# Fixie 58-60cm Frame/Bike



## aserota (19 Nov 2008)

Looking to start getting a fixie built for the summer. I am looking for a frame or full bike.

Im not very clued up on fixies and am therefore still researching more information.

Ideally i am looking for a very lightweight aluminium or carbon frame, suitable for short cycles (40 miles and under). This is not a replacement for my road bike, but more of an addition/toy!

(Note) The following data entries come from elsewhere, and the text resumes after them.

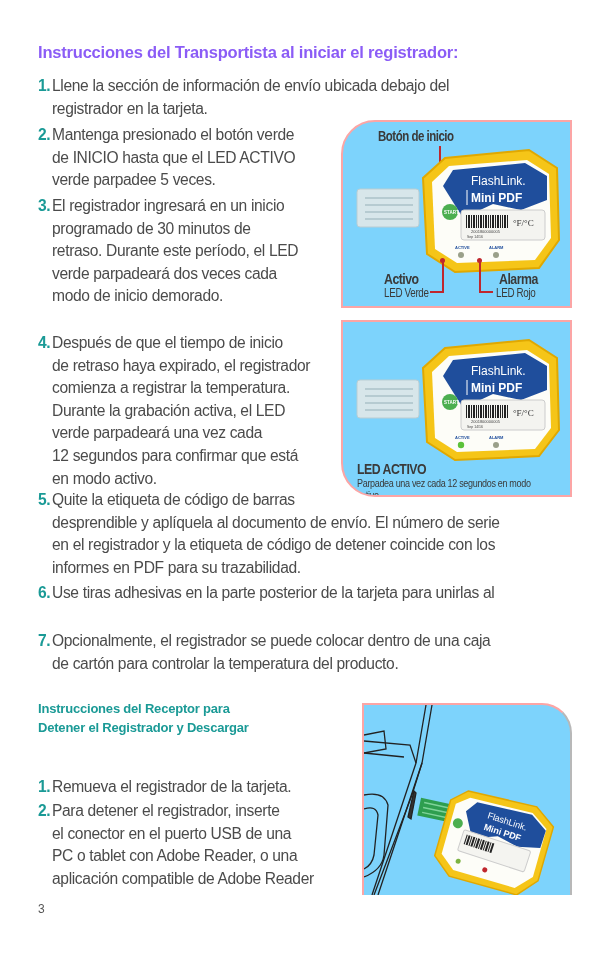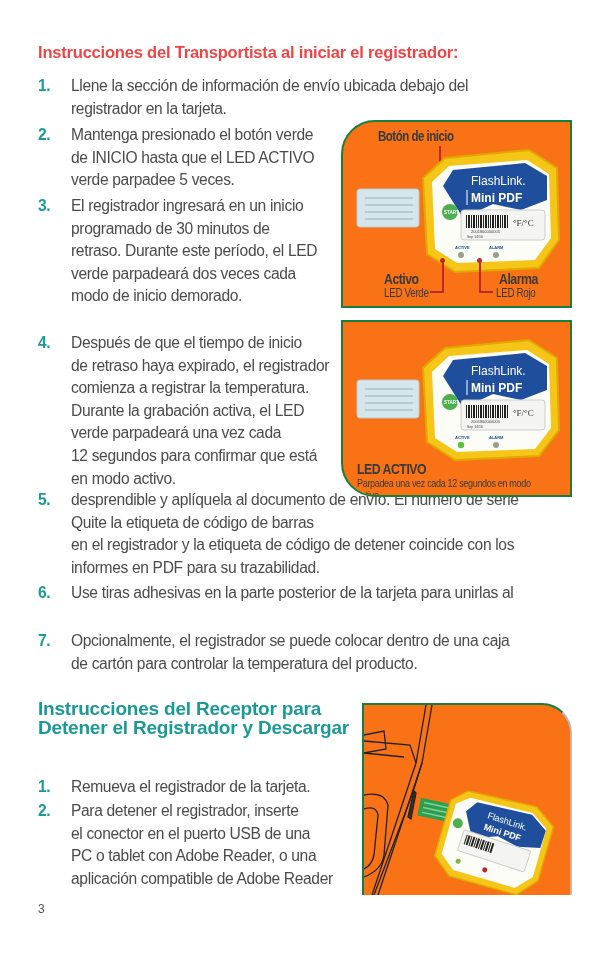--- a/index.html
+++ b/index.html
@@ -2,36 +2,36 @@
 <html><head>
   <meta charset="utf-8">
   <style>
     html, body { margin: 0; padding: 0; }
     body {
       width: 600px; height: 959px; background: #ffffff; position: relative;
       font-family: "Liberation Sans", sans-serif; color: #4a4a4a; overflow: hidden;
     }
     .h1 {
       position: absolute; left: 38px; top: 43px;
-      font-size: 16.5px; font-weight: bold; color: #ef4444; letter-spacing: -0.2px;
+      font-size: 16.5px; font-weight: bold; color: #8b5cf6; letter-spacing: -0.2px;
     }
     .h2 {
       position: absolute; left: 38px; top: 699px; width: 330px;
-      font-size: 19px; font-weight: bold; color: #1a9a96; line-height: 19px; letter-spacing: -0.2px;
+      font-size: 13px; font-weight: bold; color: #1a9a96; line-height: 19px; letter-spacing: -0.2px;
     }
     .step {
       position: absolute; left: 38px; font-size: 15.6px; line-height: 22.6px;
       color: #4b4b4b; letter-spacing: -0.35px;
     }
     .step .num { position: absolute; left: 0; top: 0; color: #1a9a96; font-weight: bold; }
-    .step .txt { display: block; margin-left: 33px; }
+    .step .txt { display: block; margin-left: 14px; }
     .page-num { position: absolute; left: 38px; top: 902px; font-size: 12px; color: #555; }
 
     .frame {
-      position: absolute; border: 2px solid #15803d; background: #f97316; overflow: hidden;
+      position: absolute; border: 2px solid #fca5a5; background: #7dd3fc; overflow: hidden;
     }
     .frame.f1 { left: 341px; top: 120px; width: 227px; height: 184px; border-radius: 34px 0 0 0; }
     .frame.f2 { left: 341px; top: 320px; width: 227px; height: 173px; border-radius: 0 0 0 34px; }
     .frame.f3 { left: 362px; top: 703px; width: 206px; height: 190px; border-radius: 0 30px 0 0; border-right: 2px solid #b8b8b8; border-bottom: none; }
     .lbl-b { position: absolute; font-weight: bold; color: #3a3a3a; letter-spacing: -0.6px; transform: scaleX(0.82); transform-origin: left top; }
     .lbl-n { position: absolute; color: #3a3a3a; letter-spacing: -0.4px; transform: scaleX(0.82); transform-origin: left top; }
     .leader { position: absolute; background: #c0272d; }
     .dot { position: absolute; width: 5px; height: 5px; border-radius: 50%; background: #c0272d; }
     svg { display: block; }
   </style>
@@ -68,22 +68,22 @@
   <span class="txt">de retraso haya expirado, el registrador</span>
   <span class="txt">comienza a registrar la temperatura.</span>
   <span class="txt">Durante la grabación activa, el LED</span>
   <span class="txt">verde parpadeará una vez cada</span>
   <span class="txt">12 segundos para confirmar que está</span>
   <span class="txt">en modo activo.</span>
 </div>
 
 <div class="step" style="top:489px;">
   <span class="num">5.</span>
+  <span class="txt">Quite la etiqueta de código de barras</span>
   <span class="txt">desprendible y aplíquela al documento de envío. El número de serie</span>
-  <span class="txt">Quite la etiqueta de código de barras</span>
   <span class="txt">en el registrador y la etiqueta de código de detener coincide con los</span>
   <span class="txt">informes en PDF para su trazabilidad.</span>
 </div>
 
 <div class="step" style="top:582px;">
   <span class="num">6.</span>
   <span class="txt">Use tiras adhesivas en la parte posterior de la tarjeta para unirlas al</span>
 </div>
 
 <div class="step" style="top:630px;">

Budget for full bike is £500, frame would be around £2-300

what have you got?


----------



## ShannonBall (20 Nov 2008)

Get a steel frame 

Check out this list of fixed-gear bikes in your price range:

http://www.londonfgss.com/thread9085.html

The Pearson Touche (£550) is aluminium/carbon fork and is v light (18lbs), if you want to go that route.


----------



## Dave5N (21 Nov 2008)

Get A fuji


----------



## marxist_fixie (22 Nov 2008)

Kona Paddy Wagon looks good


----------



## Dave5N (23 Nov 2008)

Looking forward to the revolution. You won't call them 'fixies' then.


----------



## aserota (26 Nov 2008)

Just a quick update...

Still on the lookout ideally for a carbon/ti frame if possible. Anything which is very lightweight would be preferred. I am happy to re-paint/furb a chipped frame.


----------



## Dave5N (27 Nov 2008)

Try Terry Dolan; just don't call it a 'fixie' _**shudder**_


----------



## aserota (27 Nov 2008)

thanks dave, ive registered with londonfwss (iirc) and they seem to have some lovely stuff for sale and more importantly some great advice!


----------